While the above referenced automatic inflators operate quite well
in inflating inflatable devices in the event of an emergency
situation, one major disadvantage to these automatic inflators is
their tendency to be prematurely activated in non-emergency
situations by errant moisture and water splashes coming into
contact with the water destructible or dissolvable element
contained in the actuator body. This unwanted water contact was due
to the design of the apertures on the actuator bodies utilized in
the prior art. The apertures are to facilitate the entering of
water into the actuator body during emergency situations, like when
an aviator is downed in the ocean, so that the water will contact
the destructible or dissolvable element and thereby automatically
activate the inflator.
The problem of prematurely and unintentionally activated automatic
inflators is so acute that it is not uncommon to be readily
replacing the water destructible elements and resetting the
automatic inflators on a regular basis when the inflators are
constantly stored around water. It is noted that each of the prior
art water activated automatic inflators disclosed in the above
referenced patents teach a structure which may easily be
disassembled to facilitate the replacement of the water
destructible element and gas-containing capsule so that the
inflator may be reused.
Therefore, it is an object of this invention to provide an
improvement which overcomes the aforementioned inadequacies of the
prior art devices and provides an improvement which is a
significant contribution to the advancement of the inflation
art.
Another object of this invention is to provide an automatic
inflator that has an actuator body having specially designed
apertures so as to preclude errant moisture and water splashes from
prematurely activating the automatic inflator in non-emergency
situations.
Another object of this invention is to provide an automatic
inflator having an actuator body with apertures designed such that
the bottom internal side of the apertures are sloped from inward to
outward thereby preventing water splashes from entering the
actuator body and contacting the water destructible element therein
and activating the inflator.
Another object of this invention is to provide an automatic
inflator that has an actuator body having an internal means for
preventing the water destructible element and actuator pin from
twisting relative to each other while resetting and assembling the
inflator thereby preserving the pre-release structure of the water
destructible element which was being deformed upon initial
engagement with the actuator pin upon assembly.

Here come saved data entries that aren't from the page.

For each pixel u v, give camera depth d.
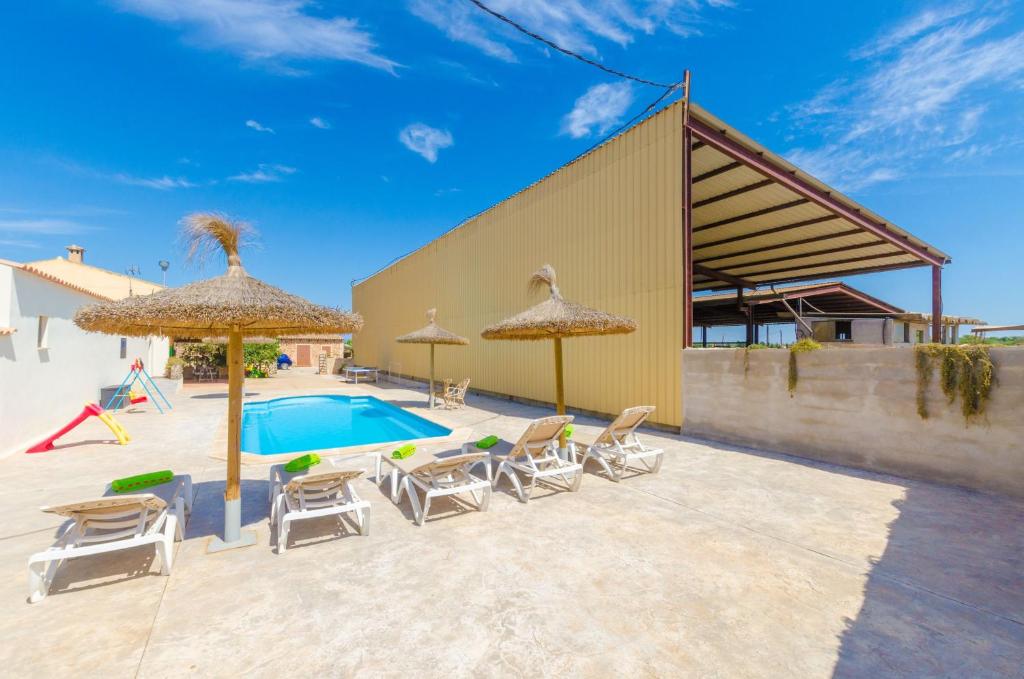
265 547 3.57
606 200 9.73
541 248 11.91
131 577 3.08
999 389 4.61
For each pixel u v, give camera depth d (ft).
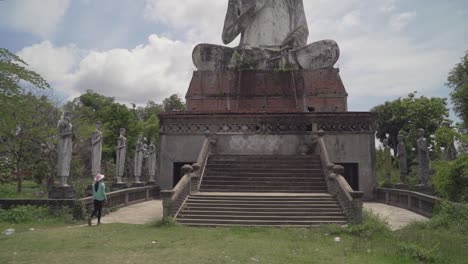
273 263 27.78
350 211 44.70
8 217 45.37
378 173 107.14
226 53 95.61
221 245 33.73
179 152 78.18
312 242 35.73
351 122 76.23
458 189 48.32
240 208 48.47
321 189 57.47
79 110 128.67
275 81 91.61
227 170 62.90
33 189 96.07
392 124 163.12
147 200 74.79
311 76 91.61
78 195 61.87
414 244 32.68
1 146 90.22
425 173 63.77
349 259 29.30
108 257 28.78
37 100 90.84
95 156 66.33
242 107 90.79
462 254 30.91
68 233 38.52
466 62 52.95
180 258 28.81
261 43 101.50
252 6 102.63
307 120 76.59
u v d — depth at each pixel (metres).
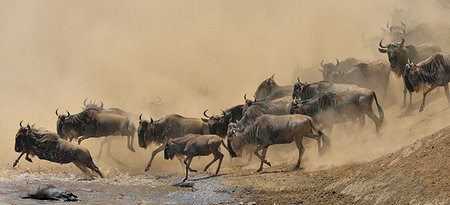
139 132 56.34
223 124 55.69
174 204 36.16
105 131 58.97
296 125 44.59
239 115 56.50
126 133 59.72
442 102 49.50
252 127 46.88
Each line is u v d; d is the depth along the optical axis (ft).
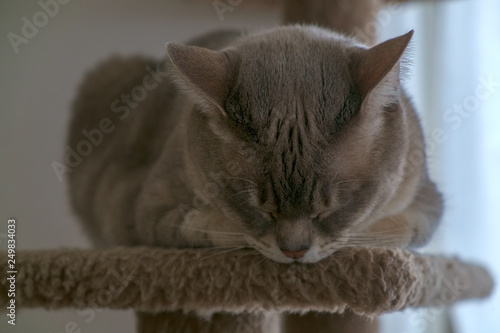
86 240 2.32
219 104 1.54
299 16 2.16
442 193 1.97
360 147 1.57
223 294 1.55
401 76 1.60
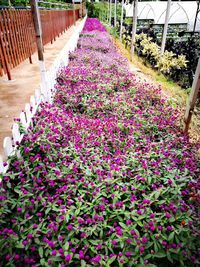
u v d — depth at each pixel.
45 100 4.76
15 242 2.21
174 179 3.02
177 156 3.68
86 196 2.84
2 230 2.35
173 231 2.37
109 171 3.09
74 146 3.54
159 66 10.48
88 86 6.07
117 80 6.79
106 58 9.54
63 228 2.46
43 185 2.94
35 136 3.29
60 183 2.95
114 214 2.59
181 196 2.79
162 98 6.34
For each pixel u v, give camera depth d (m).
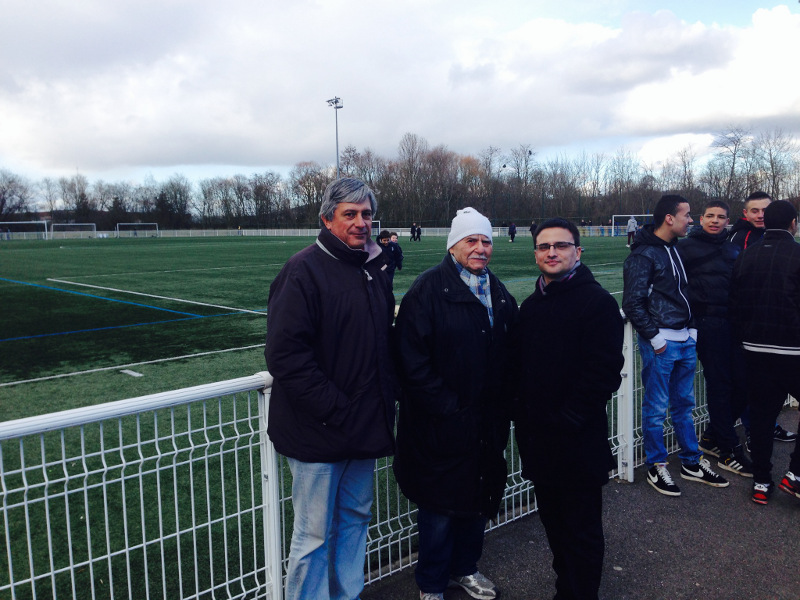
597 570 2.51
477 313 2.47
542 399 2.51
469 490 2.49
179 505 3.61
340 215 2.29
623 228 50.94
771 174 45.53
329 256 2.30
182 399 2.21
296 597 2.34
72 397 6.11
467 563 2.75
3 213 80.56
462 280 2.51
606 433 2.52
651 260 3.66
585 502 2.50
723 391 4.07
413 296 2.47
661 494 3.77
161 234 71.00
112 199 84.31
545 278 2.59
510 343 2.69
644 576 2.86
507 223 63.47
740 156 46.47
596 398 2.40
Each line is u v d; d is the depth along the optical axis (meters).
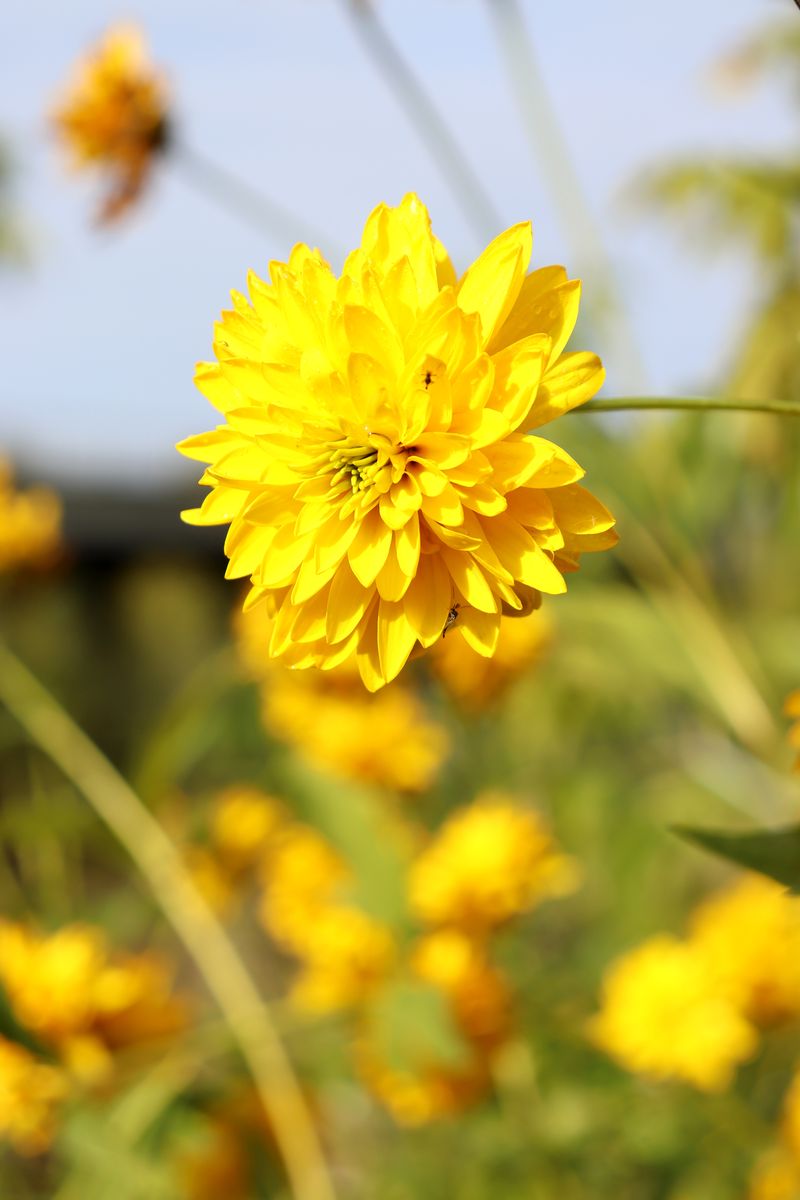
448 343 1.07
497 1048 1.38
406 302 1.11
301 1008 1.41
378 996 1.34
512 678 1.56
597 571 1.56
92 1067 1.37
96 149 1.49
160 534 2.48
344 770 1.54
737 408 1.09
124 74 1.48
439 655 1.55
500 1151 1.40
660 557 1.48
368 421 1.10
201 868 1.54
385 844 1.43
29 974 1.38
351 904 1.42
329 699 1.55
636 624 1.49
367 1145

Another object of this invention is to provide an automatic
inflator that will only automatically inflate when it is submerged
in water.
Another object of this invention is to provide an automatic
inflator having an intermediate pin that more securely engages the
piercing pin upon the activation of the inflator.
Another object of this invention is to provide an automatic
inflator having an intermediate pin that requires less tooling and
thereby is more economical to manufacture.
Another object of this invention is to provide an automatic
inflator having an actuator pin that is made of a single one piece
injection molded structure thereby lessening the cost of
manufacturing the automatic inflator.
Another object of this invention is to provide an automatic
inflator having a single one piece cylindrical cap that internally
movably secures the actuator pin thereby reducing the number of
required parts to assemble the inflator.
Another object of this invention is to provide an automatic
inflator for inflating an inflatable article with gas from a
gas-containing capsule, comprising in combination: an inflator body
including a bore; a means at an upper end of the bore for receiving
the gas-containing capsule; a piercing pin assembly which is
reciprocatably positioned within the bore; an actuator assembly
positioned at a lower end of the bore for actuating the piercing
pin assembly to allow gas from the gas-containing capsule to flow
into the bore; means for fluidly connecting the bore to the
inflatable article; and the actuator assembly comprising an
actuator body having apertures positioned thereon, the apertures
being in fluid communication with air passages facilitating access
to the actuator assembly, the apertures further having bottom
internal surfaces that slope downward, whereby when the inflator is
in proper vertical position with the gas-containing capsule facing
upwards the bottom internal surfaces of the apertures promote the
flow of water splashes away from the air passages so as to allow
the entering of water therein when submerged in water, and when not
submerged in water, concurrently thereby preventing the entering of
inadvertent water therein.
These objects should be construed to be merely illustrative of some
of the more prominent features and applications of the intended
invention. Many other beneficial results can be obtained by
applying the disclosed invention in a different manner or by
modifying the invention within the scope of the disclosure.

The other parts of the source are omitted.